C++ Code (for Strassen's - for context, this is very complex):


#include <iostream>
#include <vector>

//  Simplified representation.  A full implementation is extremely involved.
//  Included to give context to the Master Theorem analysis.

//  Strassen's algorithm involves a complex series of matrix additions, subtractions,
//  and seven recursive multiplications.

//  The core recursive function would have a structure like this (pseudocode):
//  void strassenMultiply(matrix A, matrix B, matrix C) {
//      if (A is small) {
//          // Perform standard matrix multiplication
//          return;
//      }
//      // 1. Divide A and B into submatrices
//      // 2. Calculate seven product matrices (M1 to M7) using a specific formula
//      // 3. Combine M1 to M7 to form the submatrices of C
//  }

int main() {
    // Illustrative example.  Full Strassen's algorithm not implemented here.
    std::cout << "Strassen's Matrix multiplication analysis using Master Theorem" << std::endl;
    return 0;
}

Master Theorem Analysis:

The recurrence relation for Strassen's algorithm is: $T(n) = 7T(n/2) + O(n^2)$.

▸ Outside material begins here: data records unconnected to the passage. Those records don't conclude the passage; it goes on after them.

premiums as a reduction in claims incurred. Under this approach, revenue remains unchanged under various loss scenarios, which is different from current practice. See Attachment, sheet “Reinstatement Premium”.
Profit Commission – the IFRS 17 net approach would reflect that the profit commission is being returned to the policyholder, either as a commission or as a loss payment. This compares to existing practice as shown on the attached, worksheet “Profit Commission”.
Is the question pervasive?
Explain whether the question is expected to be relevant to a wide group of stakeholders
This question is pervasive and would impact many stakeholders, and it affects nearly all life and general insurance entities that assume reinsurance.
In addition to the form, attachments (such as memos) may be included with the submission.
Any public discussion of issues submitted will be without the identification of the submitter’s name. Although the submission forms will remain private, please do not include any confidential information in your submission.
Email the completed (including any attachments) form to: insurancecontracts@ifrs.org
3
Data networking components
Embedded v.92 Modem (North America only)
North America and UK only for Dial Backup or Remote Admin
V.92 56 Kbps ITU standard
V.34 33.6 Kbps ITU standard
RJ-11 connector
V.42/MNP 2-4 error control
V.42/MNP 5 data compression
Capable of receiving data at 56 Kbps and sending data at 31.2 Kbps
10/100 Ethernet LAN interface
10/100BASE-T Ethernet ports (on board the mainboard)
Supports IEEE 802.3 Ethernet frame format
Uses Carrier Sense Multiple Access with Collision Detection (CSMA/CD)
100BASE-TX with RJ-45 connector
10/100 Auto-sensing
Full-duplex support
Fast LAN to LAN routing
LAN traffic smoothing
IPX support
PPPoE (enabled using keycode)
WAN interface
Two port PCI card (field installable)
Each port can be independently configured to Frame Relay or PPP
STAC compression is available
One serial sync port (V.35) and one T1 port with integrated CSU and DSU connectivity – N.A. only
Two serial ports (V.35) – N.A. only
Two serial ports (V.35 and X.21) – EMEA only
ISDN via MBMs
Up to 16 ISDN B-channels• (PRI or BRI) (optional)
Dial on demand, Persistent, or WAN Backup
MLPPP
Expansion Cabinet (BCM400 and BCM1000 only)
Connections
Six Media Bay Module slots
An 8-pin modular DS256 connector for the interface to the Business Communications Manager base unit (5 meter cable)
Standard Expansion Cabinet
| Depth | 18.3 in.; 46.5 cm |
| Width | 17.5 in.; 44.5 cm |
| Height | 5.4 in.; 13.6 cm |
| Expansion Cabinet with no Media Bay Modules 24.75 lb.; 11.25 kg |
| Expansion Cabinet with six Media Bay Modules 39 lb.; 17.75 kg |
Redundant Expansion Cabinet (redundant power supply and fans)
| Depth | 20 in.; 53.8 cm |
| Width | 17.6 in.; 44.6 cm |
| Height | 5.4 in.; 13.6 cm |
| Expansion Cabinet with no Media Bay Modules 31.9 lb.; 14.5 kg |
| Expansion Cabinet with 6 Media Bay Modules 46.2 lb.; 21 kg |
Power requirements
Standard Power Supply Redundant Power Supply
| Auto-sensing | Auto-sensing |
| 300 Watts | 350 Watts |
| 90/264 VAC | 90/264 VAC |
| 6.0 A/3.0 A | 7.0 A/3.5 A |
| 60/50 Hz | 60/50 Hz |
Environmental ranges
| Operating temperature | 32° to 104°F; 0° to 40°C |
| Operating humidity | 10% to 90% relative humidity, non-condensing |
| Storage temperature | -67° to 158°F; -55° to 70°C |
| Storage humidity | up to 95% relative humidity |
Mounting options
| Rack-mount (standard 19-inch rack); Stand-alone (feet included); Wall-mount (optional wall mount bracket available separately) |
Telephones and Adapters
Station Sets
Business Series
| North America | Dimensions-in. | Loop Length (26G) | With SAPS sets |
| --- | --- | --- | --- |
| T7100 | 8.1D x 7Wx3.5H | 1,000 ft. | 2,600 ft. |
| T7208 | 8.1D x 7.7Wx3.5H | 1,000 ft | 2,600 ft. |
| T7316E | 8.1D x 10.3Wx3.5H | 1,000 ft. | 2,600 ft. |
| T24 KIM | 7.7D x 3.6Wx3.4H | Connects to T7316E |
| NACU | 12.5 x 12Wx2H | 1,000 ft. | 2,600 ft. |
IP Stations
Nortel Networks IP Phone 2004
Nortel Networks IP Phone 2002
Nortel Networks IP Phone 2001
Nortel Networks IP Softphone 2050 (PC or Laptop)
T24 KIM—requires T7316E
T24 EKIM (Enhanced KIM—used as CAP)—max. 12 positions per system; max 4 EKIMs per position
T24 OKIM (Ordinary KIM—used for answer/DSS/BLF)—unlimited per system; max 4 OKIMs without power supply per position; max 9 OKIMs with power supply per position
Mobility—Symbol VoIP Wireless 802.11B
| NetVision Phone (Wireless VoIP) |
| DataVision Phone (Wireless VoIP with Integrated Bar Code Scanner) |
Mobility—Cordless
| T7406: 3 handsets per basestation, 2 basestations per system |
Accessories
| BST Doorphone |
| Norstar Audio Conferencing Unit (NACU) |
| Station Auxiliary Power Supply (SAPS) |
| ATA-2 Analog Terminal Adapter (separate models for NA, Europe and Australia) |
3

Here, $a = 7$, $b = 2$, and $f(n) = O(n^2)$.

$n^{\log_b a} = n^{\log_2 7} \approx n^{2.807}$.

Since $f(n) = O(n^2) = O(n^{\log_2 7 - \epsilon})$ for some $\epsilon > 0$ (e.g., $\epsilon \approx 0.807$), we are in Case 1 of the Master Theorem.

Therefore, $T(n) = \Theta(n^{\log_b a}) = \Theta(n^{\log_2 7}) \approx \Theta(n^{2.807})$.